Before the ceremony we were told that we shouldn’t interfere with the spirits. But then I became curious and thought that if the spirits didn’t want to be touched then they would move away if I came closer, so I slowly reached my hand out to the flickering light and touched a very human hand holding a rawhide shaker. Feeling deflated I sat down – the person holding the shaker had poked me sharply with it, perhaps trying to express a displeased spirit. But since I had sat down the shaker ended up poking me in the face, then a hand had reached out to find where I was – this hand had a wing attached to it, then the wing was brushed over me and they moved on. It was then that I had remembered something from when I was studying luminescence and came across mechanoluminescence – that the blue flickering light I was seeing was a rawhide shaker filled with quartz, and that it was the quartz hitting each other that caused the blue light. I berated myself for not realizing it sooner the rest of the ceremony.

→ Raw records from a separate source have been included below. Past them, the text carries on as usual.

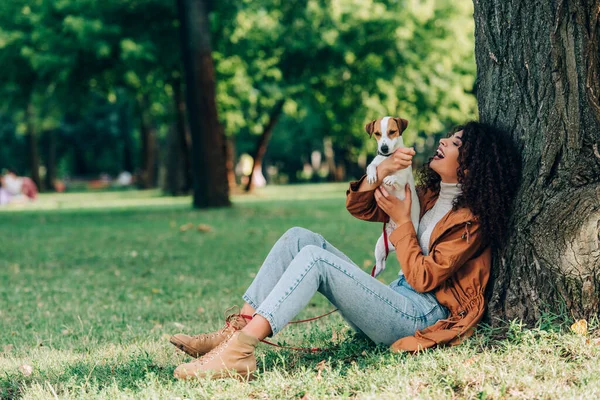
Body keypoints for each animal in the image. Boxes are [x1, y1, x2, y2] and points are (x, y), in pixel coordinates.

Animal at [364, 117, 420, 276]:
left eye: (392, 131)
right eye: (377, 133)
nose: (383, 148)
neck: (387, 159)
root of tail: (393, 245)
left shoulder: (403, 182)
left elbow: (397, 179)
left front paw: (389, 178)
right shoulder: (376, 163)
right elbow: (371, 166)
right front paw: (372, 175)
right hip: (380, 246)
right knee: (380, 265)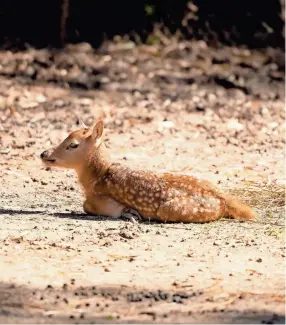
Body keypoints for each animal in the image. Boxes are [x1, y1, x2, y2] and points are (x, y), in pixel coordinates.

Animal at [40, 119, 256, 223]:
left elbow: (87, 205)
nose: (44, 153)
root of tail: (224, 200)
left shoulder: (99, 198)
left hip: (173, 209)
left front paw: (131, 213)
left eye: (73, 145)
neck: (95, 179)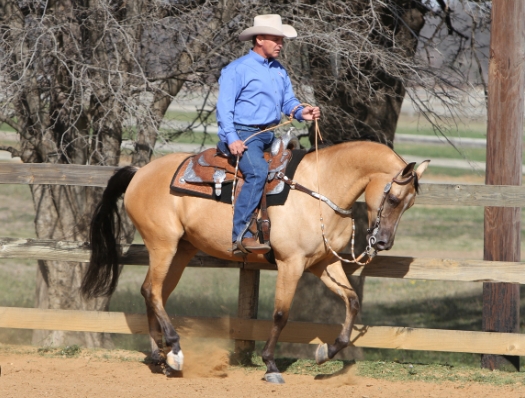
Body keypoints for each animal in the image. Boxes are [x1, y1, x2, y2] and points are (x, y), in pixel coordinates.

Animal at [80, 140, 428, 382]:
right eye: (393, 198)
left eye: (409, 204)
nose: (382, 243)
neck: (320, 190)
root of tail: (139, 172)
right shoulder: (291, 264)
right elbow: (280, 315)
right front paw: (271, 364)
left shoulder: (323, 264)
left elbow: (352, 301)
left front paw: (325, 351)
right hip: (162, 245)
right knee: (152, 292)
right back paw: (175, 352)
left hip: (181, 250)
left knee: (153, 293)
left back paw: (160, 357)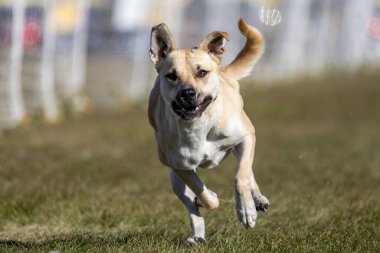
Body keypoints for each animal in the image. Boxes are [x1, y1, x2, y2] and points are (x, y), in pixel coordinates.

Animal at [147, 18, 268, 244]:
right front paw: (208, 197)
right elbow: (203, 194)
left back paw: (257, 199)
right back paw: (198, 236)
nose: (188, 93)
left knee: (247, 171)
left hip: (241, 145)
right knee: (191, 206)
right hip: (174, 180)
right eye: (171, 76)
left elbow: (241, 177)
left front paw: (246, 210)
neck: (198, 125)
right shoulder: (178, 165)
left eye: (202, 72)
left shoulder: (246, 135)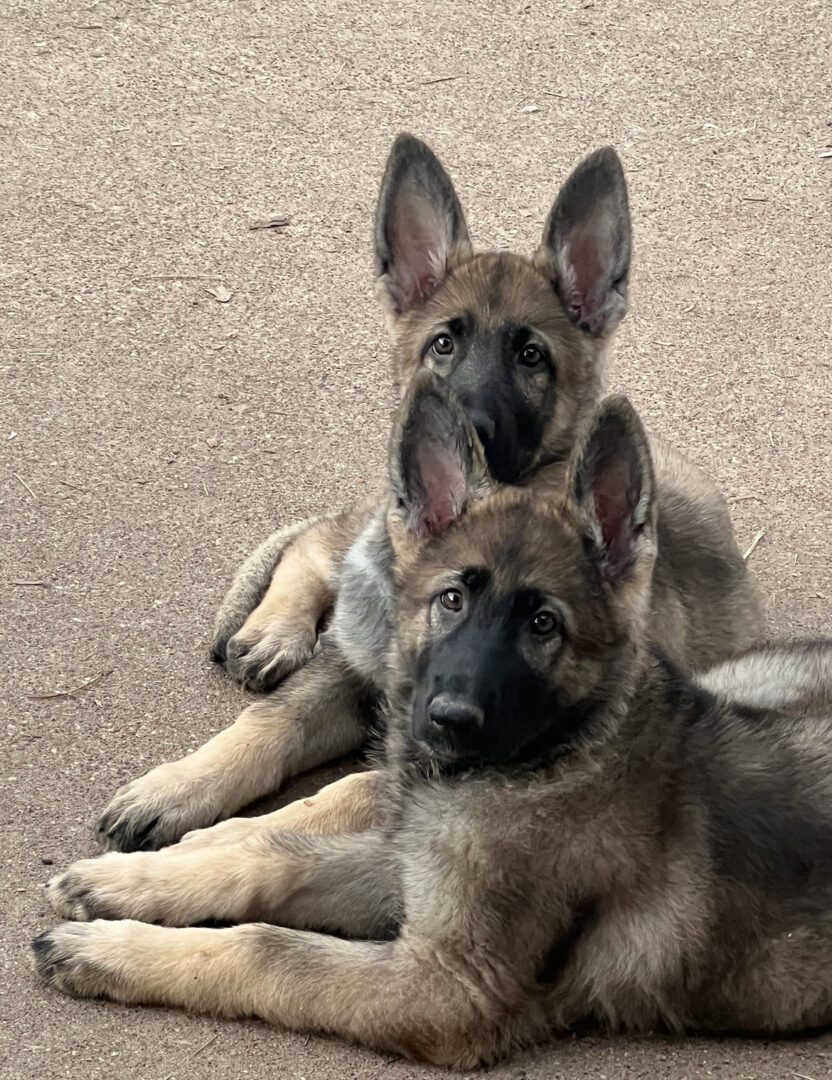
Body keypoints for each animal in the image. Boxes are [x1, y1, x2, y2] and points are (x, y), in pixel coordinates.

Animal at [35, 384, 829, 1067]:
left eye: (544, 624)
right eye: (451, 600)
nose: (441, 719)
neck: (555, 758)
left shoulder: (444, 985)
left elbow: (269, 945)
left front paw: (114, 943)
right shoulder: (412, 861)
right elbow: (271, 854)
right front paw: (131, 877)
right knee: (324, 547)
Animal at [92, 139, 760, 855]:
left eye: (531, 356)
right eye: (443, 344)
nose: (462, 425)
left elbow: (327, 799)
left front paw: (212, 845)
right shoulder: (353, 684)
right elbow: (269, 726)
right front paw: (177, 787)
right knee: (327, 536)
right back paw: (275, 627)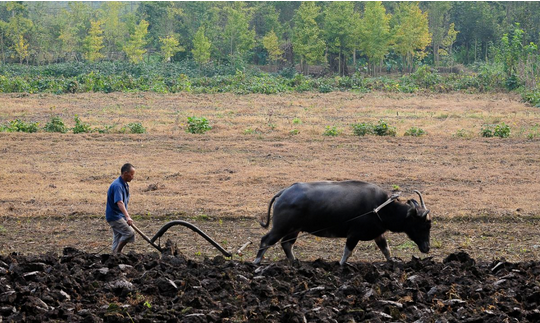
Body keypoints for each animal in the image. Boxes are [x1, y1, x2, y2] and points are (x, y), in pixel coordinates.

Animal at [255, 180, 432, 266]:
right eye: (424, 225)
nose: (427, 248)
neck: (380, 208)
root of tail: (284, 192)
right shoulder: (353, 235)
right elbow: (347, 252)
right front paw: (340, 265)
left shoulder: (378, 234)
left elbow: (385, 249)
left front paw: (392, 261)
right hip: (281, 227)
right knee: (266, 241)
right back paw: (257, 263)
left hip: (294, 230)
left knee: (286, 244)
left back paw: (294, 261)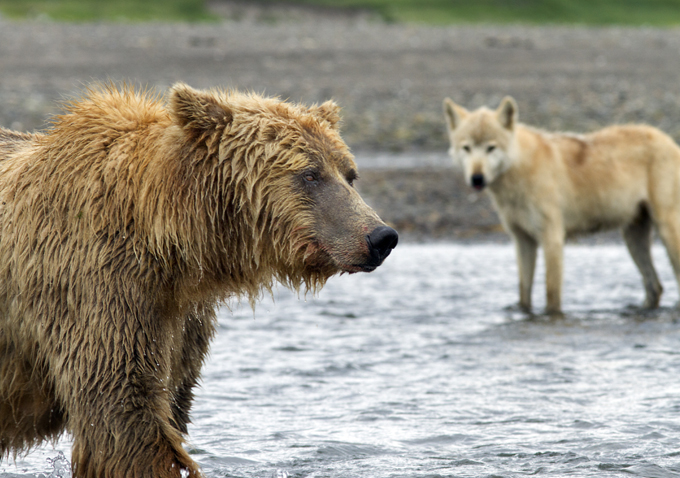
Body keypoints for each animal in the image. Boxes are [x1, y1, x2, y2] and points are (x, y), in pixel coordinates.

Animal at [0, 83, 398, 478]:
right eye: (310, 174)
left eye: (349, 174)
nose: (381, 236)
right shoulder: (96, 284)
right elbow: (124, 408)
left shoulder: (182, 317)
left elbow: (171, 399)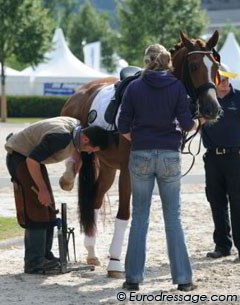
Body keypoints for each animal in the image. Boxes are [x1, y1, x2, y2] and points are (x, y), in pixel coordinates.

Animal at [60, 30, 221, 276]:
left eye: (216, 66)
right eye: (194, 66)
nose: (212, 109)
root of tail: (81, 91)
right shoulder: (129, 171)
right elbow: (125, 213)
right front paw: (115, 261)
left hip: (107, 166)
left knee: (95, 199)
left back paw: (91, 250)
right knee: (73, 158)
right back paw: (67, 178)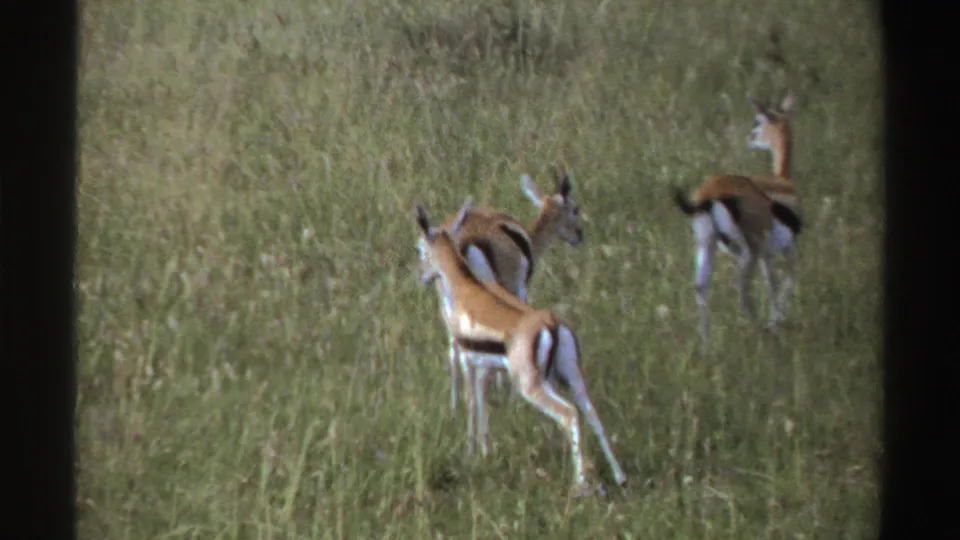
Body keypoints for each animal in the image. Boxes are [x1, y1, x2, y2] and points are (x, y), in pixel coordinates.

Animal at [414, 198, 626, 497]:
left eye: (419, 248)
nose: (420, 277)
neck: (467, 287)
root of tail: (551, 324)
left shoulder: (468, 359)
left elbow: (471, 403)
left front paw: (470, 453)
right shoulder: (486, 366)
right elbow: (482, 401)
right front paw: (485, 452)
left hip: (534, 387)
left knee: (569, 414)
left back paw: (580, 485)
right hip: (573, 379)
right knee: (592, 415)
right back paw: (620, 477)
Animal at [435, 169, 584, 410]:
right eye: (575, 208)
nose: (579, 235)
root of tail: (464, 239)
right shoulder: (517, 288)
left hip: (449, 302)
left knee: (454, 346)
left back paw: (455, 406)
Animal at [671, 91, 803, 345]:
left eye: (757, 121)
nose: (748, 139)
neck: (782, 181)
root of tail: (709, 194)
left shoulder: (766, 254)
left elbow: (773, 284)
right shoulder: (784, 248)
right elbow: (785, 281)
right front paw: (774, 324)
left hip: (708, 243)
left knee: (700, 287)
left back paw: (707, 345)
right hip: (748, 251)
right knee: (739, 287)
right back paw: (757, 329)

When the ceremony came to a close I still helped with providing the feast, and then kept myself busy with the dishes, not wanting any awkwardness. Those that were running the ceremony were huddled and speaking in hurried concerned tones. We had shared a ride to the place and now we had to ride back together. While on the way there there was active conversation, on the way back however it was awkward silence. Then the spouse of the healer had asked what I thought of the ceremony, and I quickly responded that “It was wild”. To that their child was responded, “see, she doesn’t know anything” and was quickly hushed. When we parted ways I genuinely wished them safe travels.

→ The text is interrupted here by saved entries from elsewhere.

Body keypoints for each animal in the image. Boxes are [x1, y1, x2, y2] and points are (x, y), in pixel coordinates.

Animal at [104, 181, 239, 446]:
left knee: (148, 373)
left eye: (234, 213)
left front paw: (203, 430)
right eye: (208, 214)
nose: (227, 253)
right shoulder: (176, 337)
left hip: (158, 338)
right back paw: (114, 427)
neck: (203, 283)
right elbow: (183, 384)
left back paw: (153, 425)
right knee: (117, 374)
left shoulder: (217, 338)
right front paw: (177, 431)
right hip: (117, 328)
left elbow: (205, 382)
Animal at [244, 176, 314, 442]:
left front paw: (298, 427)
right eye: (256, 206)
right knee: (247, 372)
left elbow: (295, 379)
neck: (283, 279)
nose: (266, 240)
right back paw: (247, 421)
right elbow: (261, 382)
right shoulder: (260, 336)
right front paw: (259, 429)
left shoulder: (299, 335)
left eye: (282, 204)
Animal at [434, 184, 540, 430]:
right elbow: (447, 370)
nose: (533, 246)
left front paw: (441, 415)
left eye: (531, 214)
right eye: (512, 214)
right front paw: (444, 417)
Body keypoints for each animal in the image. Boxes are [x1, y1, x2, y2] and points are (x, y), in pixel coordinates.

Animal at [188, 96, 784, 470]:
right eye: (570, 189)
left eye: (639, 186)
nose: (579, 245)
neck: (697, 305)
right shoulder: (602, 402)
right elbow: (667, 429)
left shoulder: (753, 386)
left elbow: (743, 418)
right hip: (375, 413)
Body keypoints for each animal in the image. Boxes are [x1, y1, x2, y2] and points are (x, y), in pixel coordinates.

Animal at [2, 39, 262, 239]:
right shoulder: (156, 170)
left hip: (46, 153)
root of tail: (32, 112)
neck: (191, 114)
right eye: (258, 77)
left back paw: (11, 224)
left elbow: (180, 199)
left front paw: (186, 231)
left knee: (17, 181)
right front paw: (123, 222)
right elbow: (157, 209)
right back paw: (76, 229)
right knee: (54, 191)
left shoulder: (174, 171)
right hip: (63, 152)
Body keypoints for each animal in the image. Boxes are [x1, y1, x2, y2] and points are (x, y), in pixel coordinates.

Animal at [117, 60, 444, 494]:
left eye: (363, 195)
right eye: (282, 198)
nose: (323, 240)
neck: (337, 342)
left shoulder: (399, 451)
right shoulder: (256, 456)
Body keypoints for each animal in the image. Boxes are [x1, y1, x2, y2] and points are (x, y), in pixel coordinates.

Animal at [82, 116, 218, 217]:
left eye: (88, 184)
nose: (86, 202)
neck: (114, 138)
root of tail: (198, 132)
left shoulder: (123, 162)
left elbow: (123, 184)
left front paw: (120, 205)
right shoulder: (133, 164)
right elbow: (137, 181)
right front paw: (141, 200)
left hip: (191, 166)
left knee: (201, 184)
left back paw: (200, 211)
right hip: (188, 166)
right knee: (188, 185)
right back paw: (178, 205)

Upon arriving home I spoke with my spouse about what had happened and they had succinctly deduced that the ceremony was the native equivalent of a séance. And if you know anything about seances is that they were also ceremonies that were held to speak with spirits in complete darkness, and they were debunked by participants in ways similar to mine. So since then I found that I am unable to believe that there is any supernatural elements in this world and firmly found myself in Naturalism – “Any of several philosophical stances wherein all phenomena or hypotheses commonly labeled as supernatural are either false or not inherently different from natural phenomena or hypotheses.” And thus consider myself a Naturalist in both Naturalism and in the Study of Nature.

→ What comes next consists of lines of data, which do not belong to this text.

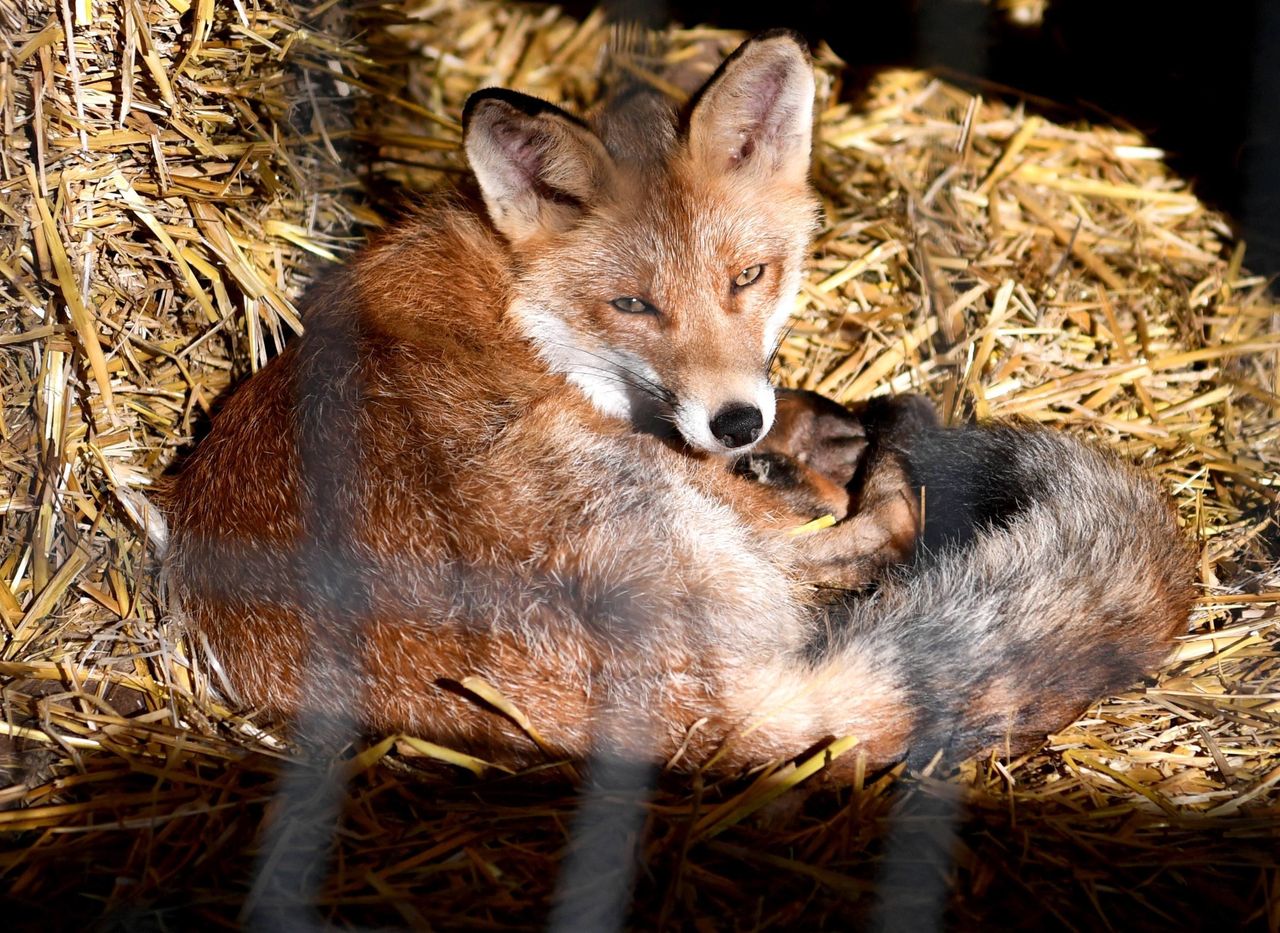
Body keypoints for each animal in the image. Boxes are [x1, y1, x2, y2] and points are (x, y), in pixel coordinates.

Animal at [154, 30, 1192, 773]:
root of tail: (704, 727)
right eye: (634, 306)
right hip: (655, 493)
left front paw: (802, 420)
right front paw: (829, 443)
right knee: (874, 528)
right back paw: (880, 450)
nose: (738, 421)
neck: (512, 296)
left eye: (748, 277)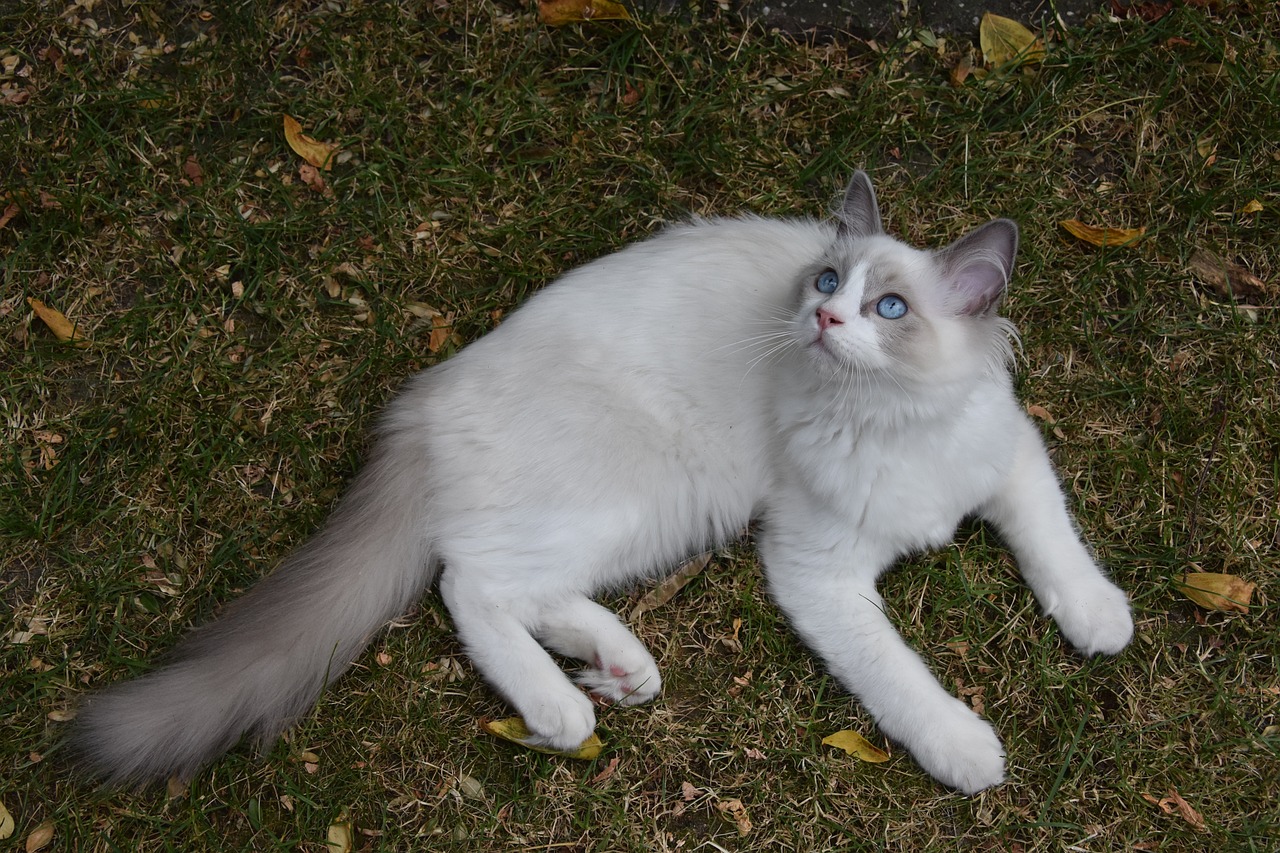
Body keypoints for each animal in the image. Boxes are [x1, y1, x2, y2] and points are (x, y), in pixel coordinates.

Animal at [67, 171, 1131, 788]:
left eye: (891, 307)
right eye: (829, 284)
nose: (826, 321)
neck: (890, 419)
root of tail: (421, 403)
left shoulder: (1007, 454)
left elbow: (1055, 543)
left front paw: (1099, 618)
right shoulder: (817, 571)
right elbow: (901, 676)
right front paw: (966, 749)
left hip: (650, 518)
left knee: (518, 586)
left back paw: (617, 667)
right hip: (651, 491)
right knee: (470, 582)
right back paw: (563, 706)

Having reached this philosophical point I ended up questioning whether the Pagan label suited me anymore. I remain firmly a student of Nature and my lifestyle still reflects this. But Pagan often came with the associations of magic, spirits, and deities – things I no longer have any association with. So for some time when asked what my beliefs were I would just say Naturalist, and if the person was keenly interested in a respectful way I’d mention being a Saegoah which cut to the chase of what I really believed and did. This in many ways helped in reaching an understanding without the baggage of misunderstandings of what Paganism is. Yet to many people, within and outside of Paganism, I remain a Pagan because my practice is so nature-based. I was later reminded how that was still true through the words of Emma Restall Orr, describing a pagan as someone who looks “to the landscape, the environment, the ecology of a place, nature herself, for guidance in every aspect of their lives.” And how these words are consistent with how history uses “pagan” to mean people of the countryside (from Latin paganus, civilian, country dweller, from pagus country district).
It was with this reminder of my paganism did I recall one line that I had came across in Druidism that resonates with me still, “I am first Beast, then Human.”